Tinha acabado de sair do restaurante A Colina, quando vejo sair do japonês quase em frente, do Koi Sushi, um grupo de miúdos – agora que penso nisto, não sei se andar nos vinte e tal anos ainda permite a classificação «miúdos» ou se é apenas mais uma das infantilizações que diariamente praticamos… Mas adiante.

Enquanto subia a rua pelo lado esquerdo, os quatro miúdos subiam-na pelo direito. No cruzamento da Filipe Folque com a António Enes, um dos rapazes diz alto, apontando para a bandeira de Israel, no último andar do prédio de gaveto, onde fica a embaixada: «Olha».

Era uma miúda alta, gira, de maxi-vestido e cabelo por baixo dos ombros, com aquele andar elástico de galgar distâncias que só na juventude se tem e depois dá gosto ver. E de repente, ela grita: «Que nojo, que nojo! Assassinos! Genocidas!» Isto sem se deter, enquanto caminhava com os amigos em direcção ao carro estacionado perto.

Ontem, vejo sem acreditar Gilad Erdan, embaixador de Israel na ONU, de estrela amarela ao peito na reunião do Conselho de Segurança.

Como se nada disto fosse suficiente, leio que a Bolívia, o Chile e a Colômbia mandaram retirar os respectivos embaixadores de Israel para marcar o repúdio e a condenação aos ataques a Gaza, condenação reforçada pelo Brasil – e aqui dou nota de que nenhum destes países mandou retirar quem quer que fosse da Rússia quando esta invadiu a Ucrânia, ou sequer condenou tal invasão.

PUB • CONTINUE A LER A SEGUIR

Estes três acontecimentos têm em comum a falácia de que as posições são mutuamente exclusivas, são ou-ou: ou connosco ou contra nós. O mundo a preto branco e uma escola de ódio resolvida pela aniquilação do inimigo, qualquer que ele seja: o que entra pelas nossas fronteiras ou o que pensa o que nós não pensamos, do género aos pronomes.
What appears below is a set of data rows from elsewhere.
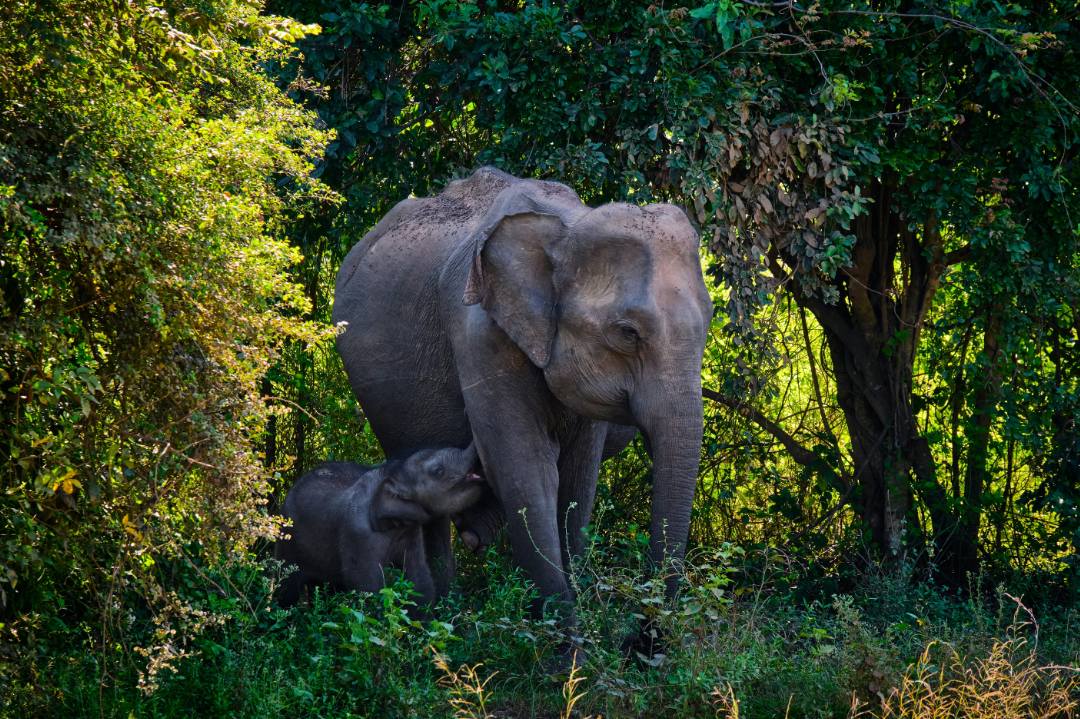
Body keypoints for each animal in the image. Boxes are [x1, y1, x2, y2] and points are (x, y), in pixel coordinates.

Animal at [276, 442, 483, 604]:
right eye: (438, 471)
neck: (392, 474)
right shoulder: (357, 534)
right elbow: (368, 584)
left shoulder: (410, 529)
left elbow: (418, 576)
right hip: (288, 538)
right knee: (286, 586)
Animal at [332, 166, 712, 617]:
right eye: (627, 332)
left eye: (709, 322)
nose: (652, 627)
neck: (567, 226)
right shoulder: (480, 335)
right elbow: (526, 468)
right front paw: (562, 629)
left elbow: (577, 479)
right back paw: (442, 611)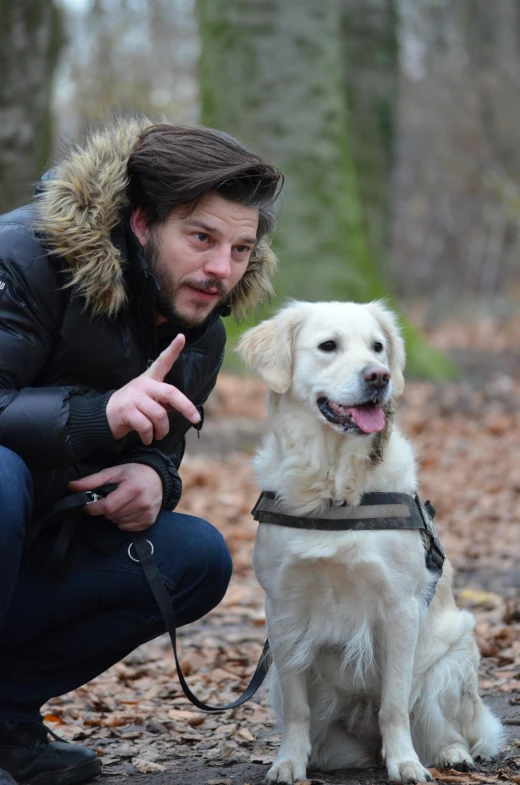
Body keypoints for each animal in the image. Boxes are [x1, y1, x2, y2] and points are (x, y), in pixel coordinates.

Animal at [239, 302, 504, 784]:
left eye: (378, 347)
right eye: (328, 345)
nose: (378, 376)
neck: (333, 489)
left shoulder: (399, 608)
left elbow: (394, 705)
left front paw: (404, 763)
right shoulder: (283, 612)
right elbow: (299, 710)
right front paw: (288, 762)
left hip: (450, 661)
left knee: (449, 728)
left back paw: (452, 754)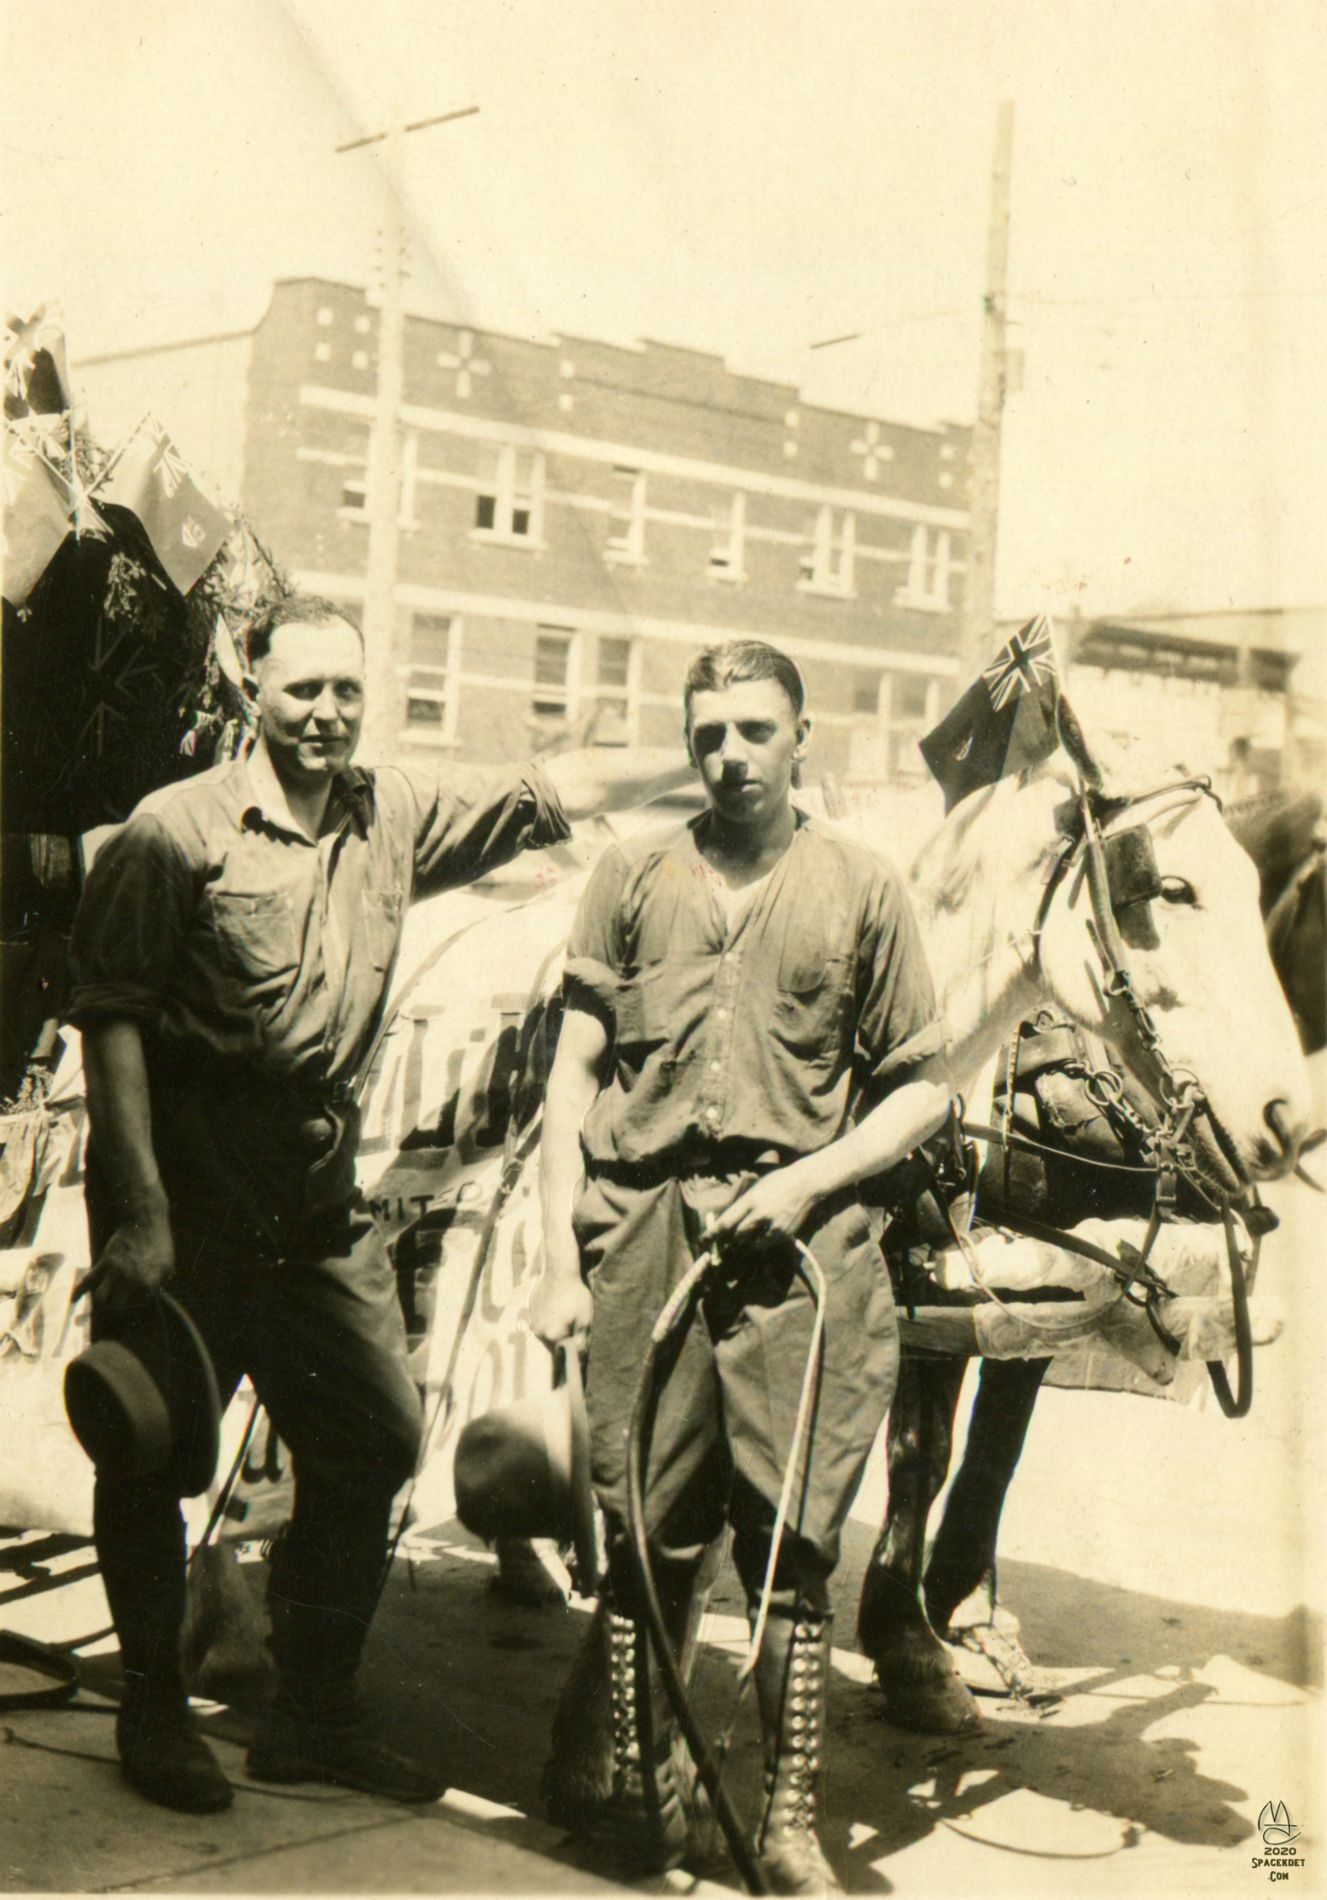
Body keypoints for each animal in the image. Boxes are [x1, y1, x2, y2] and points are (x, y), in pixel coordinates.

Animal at [859, 779, 1323, 1732]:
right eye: (1171, 890)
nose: (1290, 1119)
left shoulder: (1058, 1275)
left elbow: (997, 1442)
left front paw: (961, 1608)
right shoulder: (929, 1252)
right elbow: (923, 1445)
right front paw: (906, 1639)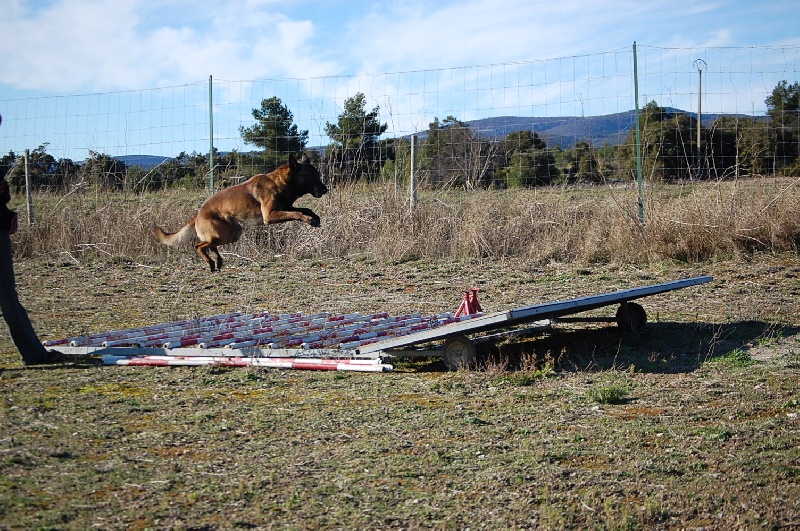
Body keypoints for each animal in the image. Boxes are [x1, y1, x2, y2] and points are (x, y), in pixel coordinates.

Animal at [153, 153, 328, 270]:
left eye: (317, 175)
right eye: (311, 176)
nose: (325, 189)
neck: (280, 183)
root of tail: (198, 214)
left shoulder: (284, 207)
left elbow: (304, 209)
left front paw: (314, 217)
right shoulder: (270, 216)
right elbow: (297, 214)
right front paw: (309, 219)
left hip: (232, 234)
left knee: (210, 245)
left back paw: (218, 261)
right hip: (223, 233)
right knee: (200, 246)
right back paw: (210, 263)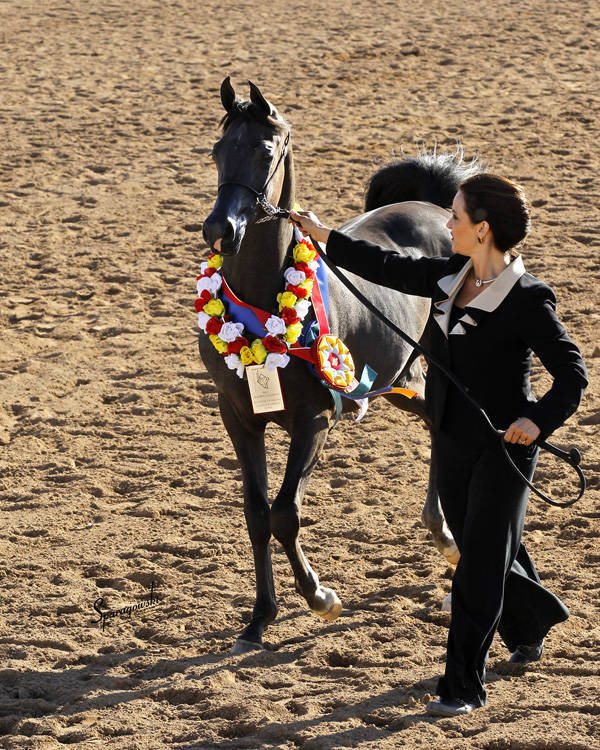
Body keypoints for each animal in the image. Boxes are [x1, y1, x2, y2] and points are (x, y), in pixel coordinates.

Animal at [200, 77, 478, 654]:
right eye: (217, 150)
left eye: (265, 150)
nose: (220, 229)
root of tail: (435, 209)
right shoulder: (238, 416)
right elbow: (256, 514)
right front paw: (259, 620)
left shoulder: (314, 421)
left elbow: (285, 514)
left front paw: (321, 598)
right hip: (399, 381)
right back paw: (443, 534)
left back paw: (450, 539)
Isto, na verdade, revela o quão primária é a fase de desenvolvimento do nosso pensamento político, somos como as crianças de seis, nove anos, sem dúvidas nem zonas de sombra, há o bem, o mal e entre ambos nada assoma.

O Hamas retomou o slogan de 1966, de Assad, o pai, não o filho: do rio ao mar a Palestina será livre – temo-lo visto nos cartazes das manifestações pró-Palestina em todo o mundo, aqui em Lisboa também, na sua versão inglesa, From the river to the sea Palestine will be free. Isto significa que do Jordão ao Mediterrâneo o território será integralmente palestiniano. O Likud de Nethanyahu respondeu: entre o mar e o Jordão só a soberania israelita. Dois absolutos com seis, nove anos.

Sabemos, desde 7 de Outubro, que o objectivo do Hamas seria extrair de Israel a mais violenta das respostas e assim condenar o processo de paz em curso, e o acordo com a Arábia Saudita. Sabemos, desde 7 de Outubro, que a escalada da violência serve não apenas ao Hamas mas ao Irão, à Rússia – e à desagregação das democracias ocidentais.

Mas nem diante de teocracias fascistas sob a sharia, como a do Irão, autocracias, ou melhor, cleptocracias como a russa, nos conseguimos unir para defender o Estado de Direito e as democracias ocidentais. Dividimo-nos e aumentamos o poder de quem nos quer destruir – e quem o quer, não é de certeza a população civil, não são os israelitas nem os palestinianos, ou as mulheres e homens iraniananos, ou os russos e os ucranianos, mas elites governamentais e os seus fantoches.

Porque é tão difícil ultrapassarmos as diferenças que nos separam, a nós que vivemos no conforto de democracias plenas ou quase, e tão fácil pedir um cessar fogo a quem tem de ultrapassar diferenças imensas?

Não temos seis ou nove anos. A justiça absoluta, o bem inteiramente bom, e o mal inteiramente mau, não existem. É preciso estabelecer uma hierarquia de valores. Negociá-los à exaustão.

E perceber que o futuro se constrói, tantas vezes, quase sempre, à revelia das diferenças do passado.